Streamline your payments with customizable defaults.


When an agent user starts logging a payment, they can choose options for how the payment is made, what parts of the loan it will apply to, and other details. Payment Defaults are the values that LMS automatically loads in for each option, and by customizing those defaults to match your loan products and lending model, you can make it easier for your agents to take payments. The settings can still be changed as a servicer logs the steps.

These same defaults are used in the API for any fields not included in your payload.

How payment defaults work

Any set defaults will appear when a servicer logs a payment. Defaults allow lenders to set their preferred settings but they can be changed by the servicer at the time of payment.

To set the defaults for new payments, navigate to Settings > Defaults > New Transaction > Payments inside your company account.

The first thing to note is the drop-down options for Loan Class and Loan Type. In the same way that the system uses loan-type specific defaults when first creating a loan, it also draws from a set of payment defaults that are specific to each combination of loan type and loan class. (A real estate lease will have a different set of defaults from an automotive lease, which has a different set from an automotive installment loan, and so on.) 

First, select the right combination of class and type. Then, click the ‘Edit’ button in the top right corner.
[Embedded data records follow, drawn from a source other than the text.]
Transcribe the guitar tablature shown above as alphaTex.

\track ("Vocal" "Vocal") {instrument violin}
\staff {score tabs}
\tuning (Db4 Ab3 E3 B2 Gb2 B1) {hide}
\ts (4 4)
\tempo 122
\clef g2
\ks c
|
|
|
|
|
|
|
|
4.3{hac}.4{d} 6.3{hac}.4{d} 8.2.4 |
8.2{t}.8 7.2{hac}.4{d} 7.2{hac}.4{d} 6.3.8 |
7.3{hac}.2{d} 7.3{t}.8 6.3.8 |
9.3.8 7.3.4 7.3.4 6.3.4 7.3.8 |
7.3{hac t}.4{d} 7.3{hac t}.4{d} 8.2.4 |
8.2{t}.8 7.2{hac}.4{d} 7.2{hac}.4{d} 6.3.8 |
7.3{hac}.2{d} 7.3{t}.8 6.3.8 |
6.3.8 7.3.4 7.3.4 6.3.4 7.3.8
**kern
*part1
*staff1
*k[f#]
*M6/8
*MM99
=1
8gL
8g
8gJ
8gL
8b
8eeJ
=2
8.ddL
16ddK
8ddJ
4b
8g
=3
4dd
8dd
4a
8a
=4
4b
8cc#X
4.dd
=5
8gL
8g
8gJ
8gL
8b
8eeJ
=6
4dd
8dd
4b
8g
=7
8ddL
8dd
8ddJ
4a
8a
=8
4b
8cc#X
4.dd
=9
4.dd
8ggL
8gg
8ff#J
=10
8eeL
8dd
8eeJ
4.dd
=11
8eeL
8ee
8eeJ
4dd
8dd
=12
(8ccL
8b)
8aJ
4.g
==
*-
Here's a breakdown of all your options:

Default Description
Payment Type Payment Type (or ‘waterfall application’) determines the order in which the money goes to different parts of the loan, like principal, interest, fees, or escrow. 
Payment Method Payment methods refer to the actual way that money comes from a borrower to you, like cash, bank cards, or bank accounts.
Extra Towards – Between Periods

If a borrower pays more than is currently due, the extra towards settings will determine where that money goes—much like how payment type determines where money goes when there's not enough to cover everything that's due when the payment is made.

There are different options depending on the loan's interest application setting, so the payment default has a field for both, and will pull the extra towards setting that's correct for each loan.

Extra Towards – Between Transactions This is just like the above setting, but will be used when the loan's interest application setting is Between Transactions.
Service Fee This determines whether or not the payment will include a convenience fee.
Authorization Type When the payment method is ACH, you'll be asked for an authorization type, (WEB, CCD, PPD, or TEL) which tells how your received the borrower's permission to make a draw from their bank account.
Early Payment If a borrower makes a payment before the due date, this setting determines whether they get the benefit that payment counting toward the loan immediately, or whether the loan should behave as though the payment were made on the scheduled date.
Reset Past Due If the loan is past due and a borrower makes a payment that doesn't cover the entire due amount, this setting determines whether you still regard them as past due, which may affect your credit reporting or other processes.